[Pose landmark coordinates]
▬▬▬▬▬▬
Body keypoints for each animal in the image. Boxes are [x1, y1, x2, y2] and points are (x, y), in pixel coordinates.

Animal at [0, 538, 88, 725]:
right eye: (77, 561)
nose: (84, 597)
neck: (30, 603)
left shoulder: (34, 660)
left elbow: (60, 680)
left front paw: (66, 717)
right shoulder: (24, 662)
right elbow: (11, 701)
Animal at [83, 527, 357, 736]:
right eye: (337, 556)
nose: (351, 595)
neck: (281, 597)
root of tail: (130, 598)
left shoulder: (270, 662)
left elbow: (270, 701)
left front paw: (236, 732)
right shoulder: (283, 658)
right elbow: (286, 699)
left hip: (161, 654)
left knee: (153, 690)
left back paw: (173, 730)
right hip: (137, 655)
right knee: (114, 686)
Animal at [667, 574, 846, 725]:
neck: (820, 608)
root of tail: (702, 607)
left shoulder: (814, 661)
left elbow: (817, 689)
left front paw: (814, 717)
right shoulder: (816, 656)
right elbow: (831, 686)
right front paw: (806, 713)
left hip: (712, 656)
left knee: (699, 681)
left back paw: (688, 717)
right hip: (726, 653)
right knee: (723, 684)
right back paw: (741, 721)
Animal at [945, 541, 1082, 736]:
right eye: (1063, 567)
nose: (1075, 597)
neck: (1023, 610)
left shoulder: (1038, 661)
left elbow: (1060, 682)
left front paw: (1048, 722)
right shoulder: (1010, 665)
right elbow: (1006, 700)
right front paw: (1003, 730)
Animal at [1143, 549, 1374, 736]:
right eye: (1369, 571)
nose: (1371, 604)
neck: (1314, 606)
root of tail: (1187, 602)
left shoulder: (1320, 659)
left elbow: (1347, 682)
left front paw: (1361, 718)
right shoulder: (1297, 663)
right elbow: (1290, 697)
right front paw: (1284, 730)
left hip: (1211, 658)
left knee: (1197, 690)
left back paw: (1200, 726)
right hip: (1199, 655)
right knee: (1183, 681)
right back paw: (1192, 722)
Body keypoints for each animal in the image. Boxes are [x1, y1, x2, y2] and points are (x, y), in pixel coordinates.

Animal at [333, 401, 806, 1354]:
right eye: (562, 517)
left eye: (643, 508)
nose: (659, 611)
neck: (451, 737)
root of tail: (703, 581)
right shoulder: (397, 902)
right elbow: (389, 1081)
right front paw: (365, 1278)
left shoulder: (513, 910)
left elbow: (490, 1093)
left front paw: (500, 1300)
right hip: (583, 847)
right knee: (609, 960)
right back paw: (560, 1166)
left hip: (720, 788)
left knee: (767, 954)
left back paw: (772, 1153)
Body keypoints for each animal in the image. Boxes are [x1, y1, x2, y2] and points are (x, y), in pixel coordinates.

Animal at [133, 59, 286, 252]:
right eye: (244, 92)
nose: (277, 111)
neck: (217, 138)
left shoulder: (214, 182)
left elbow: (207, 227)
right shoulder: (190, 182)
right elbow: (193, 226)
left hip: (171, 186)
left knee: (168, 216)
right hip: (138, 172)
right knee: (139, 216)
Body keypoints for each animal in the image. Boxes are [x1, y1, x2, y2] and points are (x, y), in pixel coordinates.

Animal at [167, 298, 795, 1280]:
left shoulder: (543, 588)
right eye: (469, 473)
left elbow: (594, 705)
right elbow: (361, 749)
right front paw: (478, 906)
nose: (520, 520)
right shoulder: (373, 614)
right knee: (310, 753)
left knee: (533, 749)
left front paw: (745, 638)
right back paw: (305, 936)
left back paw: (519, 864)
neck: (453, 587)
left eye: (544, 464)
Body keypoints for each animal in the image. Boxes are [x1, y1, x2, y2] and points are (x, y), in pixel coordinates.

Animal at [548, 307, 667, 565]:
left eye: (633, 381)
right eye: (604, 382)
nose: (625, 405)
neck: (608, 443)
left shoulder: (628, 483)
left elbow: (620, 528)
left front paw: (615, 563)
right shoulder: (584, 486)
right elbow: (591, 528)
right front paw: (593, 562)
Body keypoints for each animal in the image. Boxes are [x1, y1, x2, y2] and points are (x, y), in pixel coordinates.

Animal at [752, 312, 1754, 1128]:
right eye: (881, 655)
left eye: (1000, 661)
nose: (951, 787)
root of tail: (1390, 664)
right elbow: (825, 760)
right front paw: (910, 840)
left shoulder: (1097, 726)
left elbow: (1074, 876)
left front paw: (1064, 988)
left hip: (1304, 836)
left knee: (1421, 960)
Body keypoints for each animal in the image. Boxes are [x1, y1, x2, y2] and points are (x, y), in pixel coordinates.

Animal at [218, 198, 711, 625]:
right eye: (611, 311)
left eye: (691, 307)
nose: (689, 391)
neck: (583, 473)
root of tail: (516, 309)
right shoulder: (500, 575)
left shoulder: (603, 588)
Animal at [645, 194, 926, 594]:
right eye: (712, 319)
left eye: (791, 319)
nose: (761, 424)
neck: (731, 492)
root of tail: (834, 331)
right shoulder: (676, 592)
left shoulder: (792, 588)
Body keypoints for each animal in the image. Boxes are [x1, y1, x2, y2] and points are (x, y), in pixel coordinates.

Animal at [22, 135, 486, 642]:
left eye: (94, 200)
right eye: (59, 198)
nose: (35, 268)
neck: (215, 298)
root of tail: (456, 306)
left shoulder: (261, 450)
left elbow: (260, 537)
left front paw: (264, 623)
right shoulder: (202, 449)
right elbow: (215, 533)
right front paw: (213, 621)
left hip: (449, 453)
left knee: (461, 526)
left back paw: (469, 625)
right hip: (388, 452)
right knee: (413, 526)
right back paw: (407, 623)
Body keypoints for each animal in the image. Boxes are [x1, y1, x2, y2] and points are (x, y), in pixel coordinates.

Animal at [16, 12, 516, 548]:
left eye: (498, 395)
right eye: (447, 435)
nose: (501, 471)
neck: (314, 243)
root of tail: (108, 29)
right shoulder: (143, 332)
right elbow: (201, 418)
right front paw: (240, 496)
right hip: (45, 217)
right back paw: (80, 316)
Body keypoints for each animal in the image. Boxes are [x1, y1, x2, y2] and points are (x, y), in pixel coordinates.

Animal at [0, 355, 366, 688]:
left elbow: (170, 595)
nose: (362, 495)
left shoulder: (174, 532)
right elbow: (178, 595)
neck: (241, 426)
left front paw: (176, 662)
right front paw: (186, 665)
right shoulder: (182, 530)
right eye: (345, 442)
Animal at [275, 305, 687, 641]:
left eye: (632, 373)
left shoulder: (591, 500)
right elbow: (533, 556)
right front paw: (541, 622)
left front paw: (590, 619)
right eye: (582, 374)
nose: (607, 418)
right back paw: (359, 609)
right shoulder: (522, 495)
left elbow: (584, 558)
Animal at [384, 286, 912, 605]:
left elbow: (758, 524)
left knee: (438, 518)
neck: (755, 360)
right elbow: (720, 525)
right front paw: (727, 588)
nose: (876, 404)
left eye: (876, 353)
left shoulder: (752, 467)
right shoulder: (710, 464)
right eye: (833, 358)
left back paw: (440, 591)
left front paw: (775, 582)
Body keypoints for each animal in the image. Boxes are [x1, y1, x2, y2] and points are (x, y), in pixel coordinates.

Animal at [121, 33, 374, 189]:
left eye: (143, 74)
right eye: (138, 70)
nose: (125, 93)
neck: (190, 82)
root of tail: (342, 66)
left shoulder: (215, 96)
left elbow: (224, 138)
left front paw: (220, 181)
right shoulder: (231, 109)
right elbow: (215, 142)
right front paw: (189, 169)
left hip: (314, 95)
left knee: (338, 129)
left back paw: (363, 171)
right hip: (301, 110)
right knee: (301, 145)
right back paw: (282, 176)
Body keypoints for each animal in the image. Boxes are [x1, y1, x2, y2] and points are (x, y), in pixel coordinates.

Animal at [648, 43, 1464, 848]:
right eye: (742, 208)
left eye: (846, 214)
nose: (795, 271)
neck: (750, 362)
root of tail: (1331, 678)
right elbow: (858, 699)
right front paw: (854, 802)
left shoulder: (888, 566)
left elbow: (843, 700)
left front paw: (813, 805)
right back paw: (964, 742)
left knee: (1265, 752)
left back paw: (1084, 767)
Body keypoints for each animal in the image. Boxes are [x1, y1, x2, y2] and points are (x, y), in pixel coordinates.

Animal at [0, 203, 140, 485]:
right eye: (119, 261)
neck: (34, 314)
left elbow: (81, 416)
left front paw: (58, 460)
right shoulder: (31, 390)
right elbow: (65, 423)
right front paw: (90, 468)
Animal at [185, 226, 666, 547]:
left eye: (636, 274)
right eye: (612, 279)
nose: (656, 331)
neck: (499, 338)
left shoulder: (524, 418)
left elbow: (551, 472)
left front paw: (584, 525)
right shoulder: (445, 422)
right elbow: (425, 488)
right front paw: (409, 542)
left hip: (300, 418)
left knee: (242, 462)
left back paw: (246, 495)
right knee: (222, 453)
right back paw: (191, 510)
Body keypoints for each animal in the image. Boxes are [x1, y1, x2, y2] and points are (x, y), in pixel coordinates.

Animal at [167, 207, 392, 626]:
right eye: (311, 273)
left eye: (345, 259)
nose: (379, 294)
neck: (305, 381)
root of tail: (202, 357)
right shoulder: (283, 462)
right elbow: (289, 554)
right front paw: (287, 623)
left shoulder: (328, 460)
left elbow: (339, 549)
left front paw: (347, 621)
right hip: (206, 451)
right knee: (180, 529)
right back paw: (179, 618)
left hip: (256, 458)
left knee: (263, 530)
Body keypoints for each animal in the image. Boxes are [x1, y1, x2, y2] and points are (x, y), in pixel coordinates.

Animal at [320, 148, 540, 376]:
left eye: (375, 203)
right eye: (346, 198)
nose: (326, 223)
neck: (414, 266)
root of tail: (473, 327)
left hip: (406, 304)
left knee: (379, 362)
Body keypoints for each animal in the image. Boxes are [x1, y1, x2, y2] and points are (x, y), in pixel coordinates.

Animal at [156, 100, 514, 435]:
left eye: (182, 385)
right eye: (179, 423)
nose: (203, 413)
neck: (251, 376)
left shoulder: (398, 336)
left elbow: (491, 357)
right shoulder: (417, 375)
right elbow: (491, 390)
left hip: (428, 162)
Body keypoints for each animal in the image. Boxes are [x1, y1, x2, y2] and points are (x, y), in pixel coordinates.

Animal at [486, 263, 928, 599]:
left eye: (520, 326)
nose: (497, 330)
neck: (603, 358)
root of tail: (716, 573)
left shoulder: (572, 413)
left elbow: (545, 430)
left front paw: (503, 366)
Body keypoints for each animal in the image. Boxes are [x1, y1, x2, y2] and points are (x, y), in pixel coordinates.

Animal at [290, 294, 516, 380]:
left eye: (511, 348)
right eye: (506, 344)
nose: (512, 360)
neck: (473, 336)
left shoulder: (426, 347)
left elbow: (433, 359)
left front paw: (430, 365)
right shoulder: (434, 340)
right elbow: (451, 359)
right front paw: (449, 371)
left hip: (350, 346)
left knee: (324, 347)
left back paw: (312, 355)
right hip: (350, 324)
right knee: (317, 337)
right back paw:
▬▬▬▬▬▬
**Problem to solve:** Look above for the line with "left shoulder: (215, 96)" and the line with "neck: (499, 338)", and reproduce exactly those two lines plus every line between, nothing more.

**Task answer:**
left shoulder: (215, 96)
left elbow: (224, 138)
left front paw: (220, 181)
right shoulder: (231, 109)
right elbow: (215, 142)
right front paw: (189, 169)
left hip: (314, 95)
left knee: (338, 129)
left back paw: (363, 171)
right hip: (301, 110)
right knee: (301, 145)
right back paw: (282, 176)
Body keypoints for each animal in the image. Boxes are [x1, y1, x2, y2] and points are (x, y), in pixel coordinates.

Animal at [648, 43, 1464, 848]:
right eye: (742, 208)
left eye: (846, 214)
nose: (795, 271)
neck: (750, 362)
root of tail: (1331, 678)
right elbow: (858, 699)
right front paw: (854, 802)
left shoulder: (888, 566)
left elbow: (843, 700)
left front paw: (813, 805)
right back paw: (964, 742)
left knee: (1265, 752)
left back paw: (1084, 767)
Body keypoints for each animal in the image. Boxes are [x1, y1, x2, y2] and points are (x, y), in pixel coordinates.

Animal at [0, 203, 140, 485]:
right eye: (119, 261)
neck: (34, 314)
left elbow: (81, 416)
left front paw: (58, 460)
right shoulder: (31, 390)
right elbow: (65, 423)
right front paw: (90, 468)
Animal at [185, 226, 666, 547]:
left eye: (636, 274)
right eye: (612, 279)
nose: (656, 331)
neck: (499, 338)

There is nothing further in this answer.